The man sits in the front seat, strangely stiff. He stares with huge eyes at Frank. He looks like Charles Floyd. The rifle is canted against the steering wheel. Blood spills from his neck.
Frank orders him to get his hands in the air but he doesn’t comply. She repeats the order, swearing, but Floyd moves only his lips. With Garcia covering, Frank yanks on the driver’s door. Floyd’s eyes follow her, hugely terrified.
Again she yells, “Hands up!”
Floyd squeaks, “I can’t move.”
Sizing up the neck wound, Frank has to decide whether Floyd’s telling the truth or not. The rifle butt is only inches from where his right hand lies on the seat. Frank aims point-blank at Floyd.
“Get your fucking hands up,” she speaks slowly and deliberately, “or I’m blowing your fucking head off.”
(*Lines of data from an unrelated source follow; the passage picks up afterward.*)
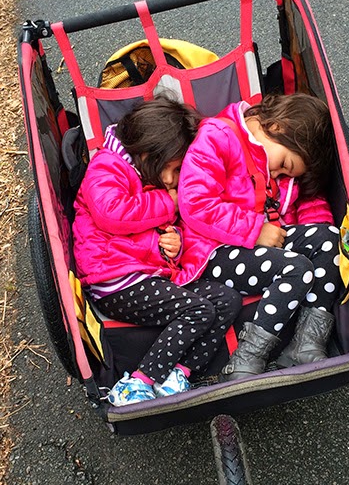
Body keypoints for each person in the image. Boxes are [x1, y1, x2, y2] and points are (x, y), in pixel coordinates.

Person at [72, 96, 242, 406]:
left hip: (148, 275)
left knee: (227, 300)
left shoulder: (149, 177)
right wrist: (169, 203)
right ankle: (138, 382)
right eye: (173, 169)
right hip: (114, 279)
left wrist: (175, 241)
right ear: (150, 152)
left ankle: (178, 375)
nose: (175, 181)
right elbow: (112, 214)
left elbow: (160, 229)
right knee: (198, 310)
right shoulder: (107, 166)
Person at [177, 93, 341, 381]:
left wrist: (306, 238)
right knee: (297, 269)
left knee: (330, 239)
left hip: (259, 245)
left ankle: (305, 344)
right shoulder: (218, 136)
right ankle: (245, 359)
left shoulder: (272, 161)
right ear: (277, 126)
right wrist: (254, 230)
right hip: (212, 251)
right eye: (284, 165)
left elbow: (294, 208)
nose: (278, 174)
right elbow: (195, 204)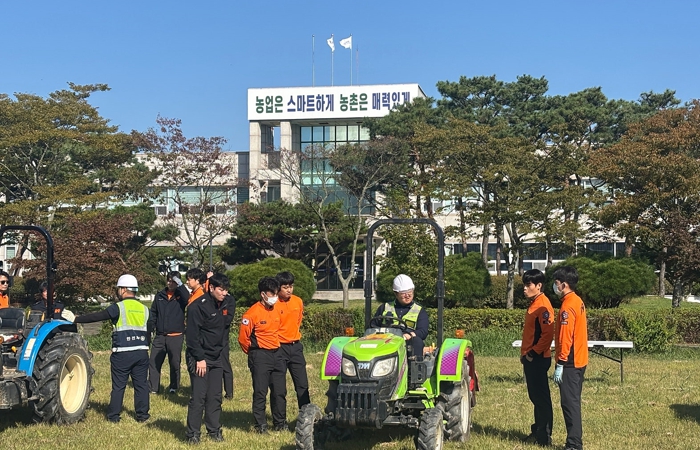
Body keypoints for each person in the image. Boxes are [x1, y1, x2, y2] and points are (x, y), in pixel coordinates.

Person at [73, 274, 150, 423]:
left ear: (123, 289)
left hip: (122, 353)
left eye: (119, 289)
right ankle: (142, 415)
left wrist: (76, 319)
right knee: (141, 385)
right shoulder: (145, 309)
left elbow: (98, 316)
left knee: (119, 386)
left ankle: (114, 416)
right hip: (141, 352)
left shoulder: (118, 307)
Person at [185, 272, 232, 444]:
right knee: (199, 397)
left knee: (215, 396)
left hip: (216, 356)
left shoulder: (224, 303)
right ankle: (193, 434)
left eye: (226, 290)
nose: (224, 293)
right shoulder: (197, 307)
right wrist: (200, 358)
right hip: (200, 357)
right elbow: (192, 337)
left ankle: (214, 430)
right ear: (211, 288)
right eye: (221, 289)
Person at [238, 276, 286, 434]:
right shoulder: (251, 314)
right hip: (260, 355)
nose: (275, 297)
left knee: (279, 391)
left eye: (276, 293)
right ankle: (261, 425)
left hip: (277, 353)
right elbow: (243, 339)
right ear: (263, 294)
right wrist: (254, 353)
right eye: (272, 294)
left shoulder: (277, 309)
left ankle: (280, 423)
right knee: (260, 392)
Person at [552, 266, 588, 450]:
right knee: (573, 401)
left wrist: (560, 363)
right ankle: (574, 441)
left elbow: (566, 338)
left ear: (564, 284)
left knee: (569, 403)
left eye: (556, 283)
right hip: (580, 359)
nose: (555, 287)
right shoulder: (577, 300)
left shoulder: (567, 306)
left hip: (570, 362)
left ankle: (574, 444)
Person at [270, 271, 310, 430]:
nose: (289, 290)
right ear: (278, 288)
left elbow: (298, 320)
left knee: (302, 385)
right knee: (278, 388)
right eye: (285, 287)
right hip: (278, 348)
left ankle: (306, 420)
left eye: (291, 286)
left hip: (295, 347)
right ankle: (279, 423)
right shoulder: (273, 303)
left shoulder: (298, 301)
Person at [520, 269, 554, 447]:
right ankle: (538, 430)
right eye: (524, 285)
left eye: (528, 285)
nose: (525, 289)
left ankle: (544, 436)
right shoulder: (534, 303)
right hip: (530, 357)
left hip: (538, 358)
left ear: (539, 285)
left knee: (541, 398)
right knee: (535, 397)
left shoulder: (543, 306)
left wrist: (533, 353)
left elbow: (547, 335)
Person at [148, 271, 190, 394]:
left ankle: (174, 387)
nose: (170, 283)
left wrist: (180, 284)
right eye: (169, 280)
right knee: (154, 362)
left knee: (174, 363)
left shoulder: (181, 296)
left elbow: (187, 298)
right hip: (160, 336)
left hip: (176, 336)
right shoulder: (160, 295)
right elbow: (153, 312)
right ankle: (153, 388)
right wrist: (152, 328)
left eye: (173, 281)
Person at [370, 274, 429, 358]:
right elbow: (373, 326)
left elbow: (423, 331)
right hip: (385, 341)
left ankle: (414, 365)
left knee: (417, 342)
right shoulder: (384, 308)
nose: (407, 295)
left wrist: (410, 335)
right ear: (396, 293)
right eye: (403, 293)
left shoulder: (419, 310)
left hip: (407, 341)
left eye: (410, 291)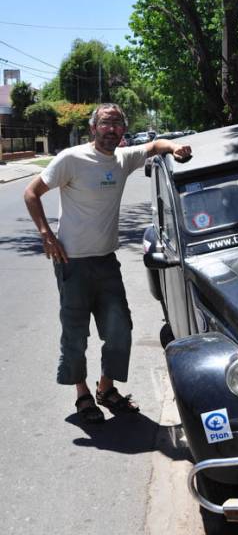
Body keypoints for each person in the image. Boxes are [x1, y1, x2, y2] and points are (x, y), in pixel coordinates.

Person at [24, 103, 192, 423]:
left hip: (106, 262)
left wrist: (174, 146)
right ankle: (83, 395)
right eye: (105, 123)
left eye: (117, 124)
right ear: (93, 128)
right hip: (71, 262)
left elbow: (155, 145)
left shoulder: (122, 159)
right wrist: (46, 234)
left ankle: (105, 388)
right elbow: (32, 193)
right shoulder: (71, 159)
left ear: (123, 131)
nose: (111, 129)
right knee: (75, 333)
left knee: (120, 330)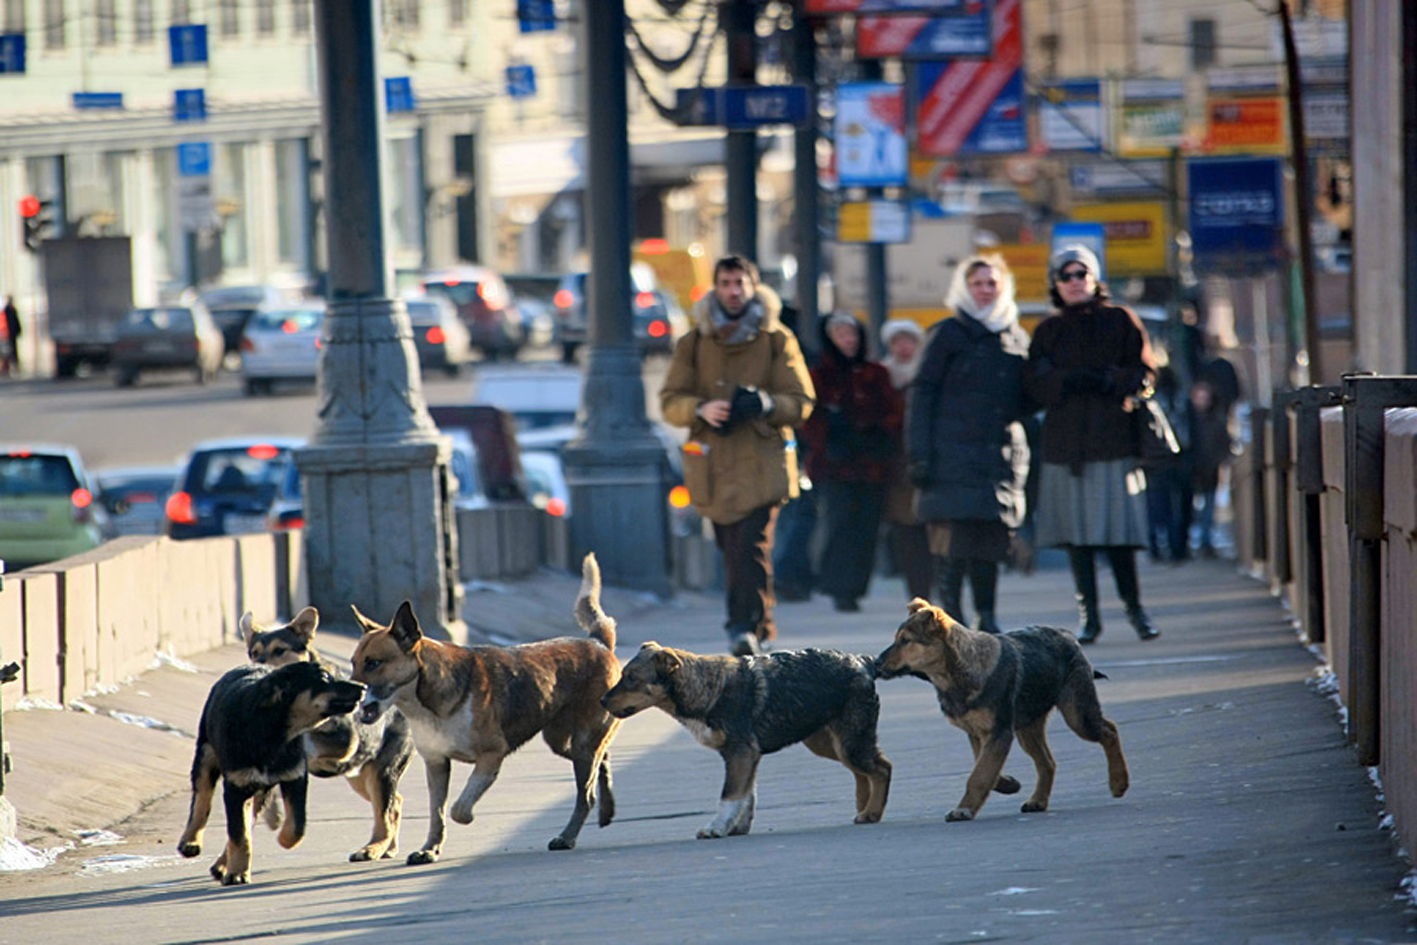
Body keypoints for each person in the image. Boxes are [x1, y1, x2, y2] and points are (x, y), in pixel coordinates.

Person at [661, 254, 815, 656]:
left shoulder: (776, 338)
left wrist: (764, 403)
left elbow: (801, 401)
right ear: (715, 288)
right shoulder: (693, 343)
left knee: (752, 545)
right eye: (725, 283)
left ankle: (742, 627)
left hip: (762, 463)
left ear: (752, 286)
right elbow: (669, 401)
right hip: (711, 465)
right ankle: (760, 626)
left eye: (739, 283)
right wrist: (701, 409)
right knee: (731, 550)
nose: (733, 291)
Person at [1025, 245, 1161, 643]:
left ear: (1094, 278)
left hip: (1113, 441)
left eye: (1080, 274)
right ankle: (1090, 618)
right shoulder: (1048, 330)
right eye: (1065, 276)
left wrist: (1107, 379)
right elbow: (1033, 384)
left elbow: (1145, 373)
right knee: (1078, 538)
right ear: (1055, 283)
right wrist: (1064, 380)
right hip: (1066, 447)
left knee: (1118, 536)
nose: (1073, 282)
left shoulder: (1121, 320)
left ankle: (1136, 611)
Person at [907, 254, 1031, 634]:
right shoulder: (947, 334)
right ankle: (952, 620)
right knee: (953, 547)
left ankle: (987, 617)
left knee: (990, 545)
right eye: (977, 283)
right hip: (950, 456)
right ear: (964, 287)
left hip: (998, 456)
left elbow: (1028, 400)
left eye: (991, 283)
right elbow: (921, 396)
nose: (984, 290)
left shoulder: (1015, 336)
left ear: (1003, 286)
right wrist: (919, 456)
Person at [799, 312, 902, 613]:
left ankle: (857, 585)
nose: (849, 340)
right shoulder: (819, 375)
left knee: (867, 526)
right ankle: (838, 586)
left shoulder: (875, 373)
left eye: (853, 334)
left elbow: (892, 412)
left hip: (872, 465)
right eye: (841, 334)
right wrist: (829, 440)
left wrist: (880, 435)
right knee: (840, 523)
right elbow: (809, 417)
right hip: (834, 466)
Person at [878, 318, 932, 600]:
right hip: (897, 465)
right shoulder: (881, 376)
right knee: (906, 531)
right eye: (897, 341)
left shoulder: (929, 373)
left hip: (928, 460)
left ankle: (934, 587)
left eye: (908, 340)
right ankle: (918, 591)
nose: (903, 347)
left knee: (932, 530)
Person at [1189, 379, 1233, 557]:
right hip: (1193, 469)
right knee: (1193, 508)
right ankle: (1195, 540)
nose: (1202, 402)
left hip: (1210, 470)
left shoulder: (1216, 420)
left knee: (1208, 507)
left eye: (1205, 398)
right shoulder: (1189, 421)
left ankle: (1205, 542)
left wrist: (1219, 461)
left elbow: (1224, 445)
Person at [2, 296, 20, 376]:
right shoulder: (6, 311)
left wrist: (18, 330)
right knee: (7, 351)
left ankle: (14, 365)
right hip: (6, 334)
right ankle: (7, 367)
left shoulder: (13, 310)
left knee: (12, 350)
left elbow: (16, 321)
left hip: (12, 334)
“I can’t,” Floyd yelps again, the horror in his eyes genuine.
Careful not to place herself between Garcia and Floyd, Frank darts in. Jamming her Beretta against Floyd’s temple she swipes at the rifle.
She backs away with it. Floyd still hasn’t so much as twitched. Frank smells the stink of her own sweat, feels it running onto her ribs. She grabs Floyd’s left arm and pulls him to the concrete. He cries out but still doesn’t move and Garcia has him cuffed in seconds.
Frank tells her to call for an ambulance and backup, even as another unit squeals into the complex. Munoz is sitting up, holding his hand against the blood seeping through at his shoulder.